Partner at Devoise and Plimpton Law firm, Byungkwon Lim believes that the courts have yet to face some of the more complicated ordeals that will surface with the cryptocurrency industry, as some digital assets change their designation amid ongoing developments. He told Cointelegraph:
“I am not sure if I have ever seen any traditional asset or instrument that goes through this type of transformation. I don’t know how courts will do about this type of issue. I think there are a lot of issues like this that are unique to blockchain and crypto asset — a legal liability of an open source chain, the legal treatment of miners, validators or others who keep the network securely operating, and so on.”
Gunton pleaded guilty to supplying online personal data and hacking services for cryptocurrency. The discovery was by chance during an unrelated routine visit to Gunton’s home due to a Sexual Harm Prevention Order imposed by the court for previous offenses. Gunton was sentenced to 20 months in prison and ordered to repay almost $500,000.
India’s Supreme Court openly criticized the RBI’s handling of a cryptocurrency business ban in July 2018. In the most recent session, the court ordered the RBI to respond within two weeks. This case runs throughout a rough period for India while the Indian government considers a blanket law making cryptocurrencies illegal for all Indians.
The Supreme Court of Israel has ruled against the Leumi bank’s block on cryptocurrency exchange Bits of Gold’s account. The block was based on grounds of regulatory concerns. This is the latest in a back-and-forth exchange between the two parties in the Israeli Supreme Court.
Santander was sued by Brazilian exchange Mercado Bitcoin in 2018 as a result of the exchange’s accounts being closed and locked. Since then, the Spanish bank appealed the decision but has since had the appeal denied, and thus reconfirming the previous ruling to return the funds and pay the fine.
It is clear that many international cases appear to be ruled in favour of cryptocurrency parties and enterprises. Many cases see disputes between crypto-related companies and banks, but the traditional and solid foundation of the banks does not wave the courts’ focus on justice.
Overall, it seems like the framework of the new technology is at the core of the problem the courts are facing when they become involved in cases related to cryptocurrencies and blockchain. Lim further clarified:
“From a high level perspective, as many have pointed out, one significant issue is whether the existing legal framework can adequately regulate or address a business model or process built on the blockchain technology. Perhaps that may never be feasible, given that Satoshi put together blockchain to eliminate social costs from a centralized system. The existing legal framework has developed around a central authority. If miners vote to modify the source code of a chain and, as a result, users of the chain suffer a loss, it’s not clear what those users can do.”

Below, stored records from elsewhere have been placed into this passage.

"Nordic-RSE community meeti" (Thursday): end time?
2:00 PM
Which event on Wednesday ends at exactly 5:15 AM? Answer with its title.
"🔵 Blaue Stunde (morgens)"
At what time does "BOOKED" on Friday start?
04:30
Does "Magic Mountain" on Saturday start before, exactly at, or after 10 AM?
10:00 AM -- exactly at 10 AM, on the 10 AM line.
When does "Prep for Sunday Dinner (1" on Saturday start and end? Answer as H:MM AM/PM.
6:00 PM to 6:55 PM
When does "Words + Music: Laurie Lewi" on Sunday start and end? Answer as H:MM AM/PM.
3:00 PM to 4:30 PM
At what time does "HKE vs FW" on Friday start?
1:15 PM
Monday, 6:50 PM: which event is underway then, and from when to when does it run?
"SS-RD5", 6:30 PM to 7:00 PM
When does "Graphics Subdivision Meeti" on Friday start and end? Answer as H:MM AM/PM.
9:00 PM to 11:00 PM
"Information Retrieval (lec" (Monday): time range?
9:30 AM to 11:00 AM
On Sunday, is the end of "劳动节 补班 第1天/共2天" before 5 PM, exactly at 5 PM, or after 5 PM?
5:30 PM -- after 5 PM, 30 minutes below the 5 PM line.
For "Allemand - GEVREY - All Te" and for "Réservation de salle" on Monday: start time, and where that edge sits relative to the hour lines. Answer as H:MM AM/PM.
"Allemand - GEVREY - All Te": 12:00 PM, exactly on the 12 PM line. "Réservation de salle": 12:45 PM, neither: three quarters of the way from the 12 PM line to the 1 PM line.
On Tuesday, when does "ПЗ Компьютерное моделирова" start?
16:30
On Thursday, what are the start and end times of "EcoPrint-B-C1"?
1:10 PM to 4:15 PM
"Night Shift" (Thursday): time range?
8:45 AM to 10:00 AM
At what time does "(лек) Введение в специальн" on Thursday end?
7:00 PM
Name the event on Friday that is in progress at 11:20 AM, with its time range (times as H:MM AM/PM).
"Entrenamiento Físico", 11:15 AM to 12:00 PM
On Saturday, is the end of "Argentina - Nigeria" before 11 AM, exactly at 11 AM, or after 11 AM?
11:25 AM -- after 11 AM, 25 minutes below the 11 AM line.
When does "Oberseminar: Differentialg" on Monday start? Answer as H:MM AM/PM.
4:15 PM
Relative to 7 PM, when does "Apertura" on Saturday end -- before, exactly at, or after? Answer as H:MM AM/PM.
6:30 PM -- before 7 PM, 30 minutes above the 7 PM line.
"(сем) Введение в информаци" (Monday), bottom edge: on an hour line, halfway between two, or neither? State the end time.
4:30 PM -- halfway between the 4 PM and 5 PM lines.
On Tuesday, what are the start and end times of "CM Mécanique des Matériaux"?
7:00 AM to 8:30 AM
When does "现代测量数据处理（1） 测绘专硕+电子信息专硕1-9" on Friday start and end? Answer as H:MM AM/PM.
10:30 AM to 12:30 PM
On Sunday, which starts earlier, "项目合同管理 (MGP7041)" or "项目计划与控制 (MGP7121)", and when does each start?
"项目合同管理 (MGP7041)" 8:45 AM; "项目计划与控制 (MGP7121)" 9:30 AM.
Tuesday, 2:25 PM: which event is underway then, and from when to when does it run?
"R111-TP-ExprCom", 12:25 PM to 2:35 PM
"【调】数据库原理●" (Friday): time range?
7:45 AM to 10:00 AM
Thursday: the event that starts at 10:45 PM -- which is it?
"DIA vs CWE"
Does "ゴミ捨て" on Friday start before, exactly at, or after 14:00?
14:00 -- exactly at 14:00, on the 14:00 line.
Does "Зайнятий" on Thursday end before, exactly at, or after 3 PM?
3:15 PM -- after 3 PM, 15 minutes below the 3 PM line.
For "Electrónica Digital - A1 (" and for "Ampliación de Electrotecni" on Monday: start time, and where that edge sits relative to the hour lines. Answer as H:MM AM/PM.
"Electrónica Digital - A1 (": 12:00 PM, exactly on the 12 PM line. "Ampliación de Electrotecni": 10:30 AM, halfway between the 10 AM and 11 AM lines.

Also it seems like states and authorities are expanding their efforts to understand and define the new industry. But as Lim says, this is a catch up game for them:
“In my experience in working with various regulators, many of them do dedicate significant resources to study the technology and industry. They inevitably have to do a lot of catch-up, but many of them are quite versed in the space.”
Marc Boiron, a partner at FisherBroyle, holds the view that supporters of cryptocurrency will face an uphill battle in these first few years, until the wider public and media retain a better understanding and thus a less-biased view of the technology:
“With time, as judges and jurors learn more about cryptocurrencies from an economic and technological perspective, I’d expect to see a shift towards a more neutral view. Until then, it is important for anyone dealing in cryptocurrency-related litigation to work with attorneys who can educate judges throughout the litigation.”